Pues le pregunto a A. cómo vivía de pequeño y me cuenta, por ejemplo, que no tuvo un armario propio hasta que fue muy mayor. Hasta que trabajó y se le pagó, de hecho. Había uno matrimonio con cuatro lunas, y allí se guardaba toda la ropa. Y no hablo de alguien que en aquellos tiempos pudiera decirse que fuera pobre: ​​era una familia normal de clase media, pero en los pisos de las clases medias de familias normales no había armarios en cada habitación. Como no había almuerzos en restaurantes a menos que se celebrase algo que mereciera pagar lo que había costado meses ahorrar. A. fue de viaje por primera vez cuando ya llevaba años trabajando y ahorrando viviendo, claro, con los padres, porque antes nadie soñaba con vivir solo, los solos lo estaban por circunstancias vitales adversas. Y nadie se emancipaba sin ayuda inicial de la familia, normalmente por la vía establecida del matrimonio. Eso sí, a A. el trabajo le duró toda su vida: desde que empezó con 20 años hasta jubilarse. Dudo mucho que nadie le preguntara si aquélla era la que quería hacer o si ansiaba dedicarse a otra cosa. Cuando el sitio es estable y te pagan cada mes y las normas para cumplir con tus obligaciones son claras, no necesitas pensar más. Ahora A. está jubilada y es de esa generación que ya empieza a ser vista con suspicacia porque cobra una pensión que, a pesar de no ser algo del otro mundo, a veces es más alta que el sueldo de un joven que acaba de iniciar su vida laboral.

Ésta es también una diferencia importante: los sueldos son bajos, es cierto, pero lo que no ocurría cuando A. tuvo el primer trabajo era que alguien que empezara esperara tener las mismas condiciones que los que llevaban años en la rueda. Una rueda trabada, es verdad, porque quizás no te frustraría tanto cobrar una miseria al principio y hacer las peores tareas si tuvieras perspectivas reales de promoción, de ascenso social, pero aunque la realidad sea ésta, el discurso derrotista del “no se puede hacer nada” es falso y sirve para hundir aún más en el desánimo a una generación que ha vivido la mejor de las infancias y ahora se ve incapaz de asumir los retos de la vida adulta en una sociedad neoliberal que va erosionando las estructuras de protección de los derechos ciudadanos.
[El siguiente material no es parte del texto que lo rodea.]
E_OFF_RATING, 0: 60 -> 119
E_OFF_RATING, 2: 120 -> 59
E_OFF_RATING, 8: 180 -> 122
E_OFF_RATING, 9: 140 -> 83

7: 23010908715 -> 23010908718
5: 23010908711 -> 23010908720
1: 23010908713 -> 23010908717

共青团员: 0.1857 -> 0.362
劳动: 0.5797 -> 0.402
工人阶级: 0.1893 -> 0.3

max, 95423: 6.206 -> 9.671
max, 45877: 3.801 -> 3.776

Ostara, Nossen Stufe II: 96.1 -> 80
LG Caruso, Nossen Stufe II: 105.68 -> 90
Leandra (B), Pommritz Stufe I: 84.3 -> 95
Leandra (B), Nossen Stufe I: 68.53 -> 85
Los padres del presente lo hemos sacrificado todo para garantizar a nuestros hijos una "antigüedad", una raíz vital casi ideal, más conscientes que en ningún otro tiempo de la importancia de la infancia. Sería injusto que con esta herencia que ya les ha venido dada bajaran los brazos a la primera de cambio, se instalaran en la queja inútil o, peor aún, se dejaran seducir por la nostalgia de un tiempo como el de la juventud de A., que dista mucho de ser envidiable.